A mão passou através de Plout.

– Que bom, isso valeu os cinquenta dólares – disse Kathy Sweetscent em voz baixa, sem qualquer traço de divertimento. Ele caminhou na direção de Chris, aproximando-se cada vez mais.

– Não faça isso – disse Hastings a ela, com voz gentil.

– Sim, eu vou fazer – disse ela. E caminhou através de Chris Plout. Mas não reapareceu do outro lado. Desapareceu por completo, e somente Plout continuou visível, ainda implorando para que alguém lhe respondesse, ainda agitando as mãos no ar em busca de companheiros que não era mais capaz de sentir.

Isolamento, pensou Bruce Himmel consigo mesmo. Cada um de nós foi separado dos demais. Terrível. Mas... vai passar. Não vai?

Naquele instante ele não sabia. E para ele ainda não tinha nem começado.


-oOo-

A força dos pesadelos fenomenológicos do autor de O Homem do Castelo Alto e de Blade Runner é a simplicidade de meios narrativos. PKD não precisa de muitos floreios estilísticos para cortar até o osso do real. Ele não precisava escrever literariamente bem como um John Crowley, um Gene Wolfe, um Theodore Sturgeon.

Ele não tem as belas frases retóricas, cheias de sonoridade. Em vez disso, tem imagens inesperadas, vívidas. Inconcebíveis e ao mesmo tempo fáceis de imaginar, porque ele vestia suas discussões filosóficas em aventuras não menos absurdas do que as da pulp fiction que lia na juventude.

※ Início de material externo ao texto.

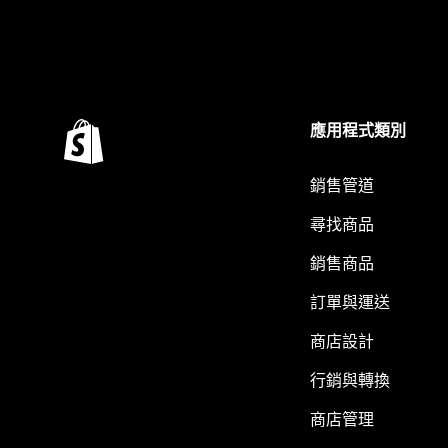
應用程式類別
銷售管道
尋找商品
銷售商品
訂單與運送
商店設計
行銷與轉換
商店管理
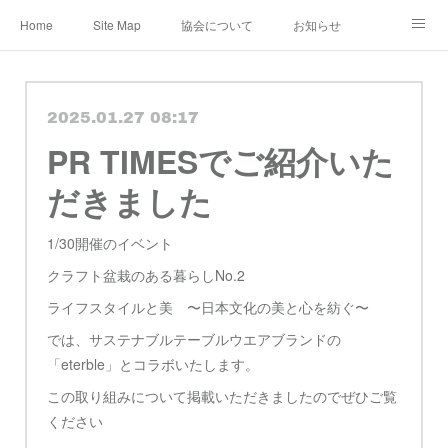
Home
Site Map
協会について
お知らせ
レンタル・定期便
レッスン
メディア
2025.01.27 08:17
ショップ&ギャラリー
Instagram
公認作家
PR TIMESでご紹介いた
教室 認定講師
ブログ
規約
だきました
1/30開催のイベント
クラフト盆栽のある暮らしNo.2
ライフスタイルと美 〜日本文化の美と心を紡ぐ〜
では、サステナブルテーブルウエアブランドの
「eterble」とコラボいたします。
この取り組みについて掲載いただきましたのでぜひご覧
ください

Como acontece no clássico Camp Concentration (1968) de Thomas M. Disch, as pessoas em Espere Agora Pelo Ano Passado usam uma droga com a qual adquirem uma percepção mais multiplex da realidade, mas ao preço da vida drasticamente encurtada. O uso da droga é mortal, e viciante desde a primeira dose. E um dos suspenses da história são as peripécias do protagonista para salvar sua vida e a da esposa, usando a droga para dar saltos meio imprevisíveis para o futuro e para o passado.

O grande personagem do livro, no entanto, é o tal governante da Terra, Gino Molinari, um personagem que no próprio livro é comparado com Abraão Lincoln, Benito Mussolini e Jesus Cristo. É o hipocondríaco líder: derruído, cansado de guerra, parecendo capaz de atrair para si os sofrimentos de todos os que o cercam. E ao mesmo tempo enérgico, despudorado, sátiro, veemente, idealista, maquinador, assustadoramente empático, um animal político nato.

Esse personagem deu origem a um interessante problema de tradução. Ao longo do livro, as pessoas de sua entourage o chamam “The Mole”, um apelido que é também a redução do seu nome de família.

Dos variados sentidos de “Mole” em inglês, achei que dois têm a ver com o personagem: espião (espião infiltrado, aguardando a hora de agir), porque ele age alternadamente a favor da humanidade e a favor dos aliados poderosos, sendo acusado de jogar a Terra numa guerra inútil; e molhe, que é uma espécie de dique ou represa. E que significa proteção, algo interposto barrando o perigo. Que é exatamente o papel de Molinari na história.

O problema é que a palavra “molhe”, apesar de correta, não é corrente, não é tão usada aqui (acho) como talvez seja em Portugal. Corri atrás da palavra e fiquei sabendo que um molhe é, sim, uma espécie de muro longo de contenção contra as águas. Uma ponta do molhe se situa em terra, e a outra no mar: esses dois detalhes o definem. Porque um quebra-mar é uma linha de muro com as duas pontas no mar, e um dique tem suas duas pontas fincadas em terra.

Então, onde no original havia algo tipo “He said: let´s talk to the Mole”, virou: “Ele disse: vamos falar com o Dique”. Eu considero que a palavra dique é mais rapidamente visualizada por um leitor comum, e isso compensa o fato do termo ser tecnicamente inexato  (porque não é um dique, é um molhe). E a função simbólica é a mesma.

Mas a palavra me serve também para outro sentido invocado: the mole, o espião.  Dique não é a mesma coisa (mas nada é nunca a mesma coisa, então bora) mas lembra Dick, o autor. Que não era um espião – mas sua vaibe é toda de agente-duplo intergaláctico transdimensional. Então encaixa.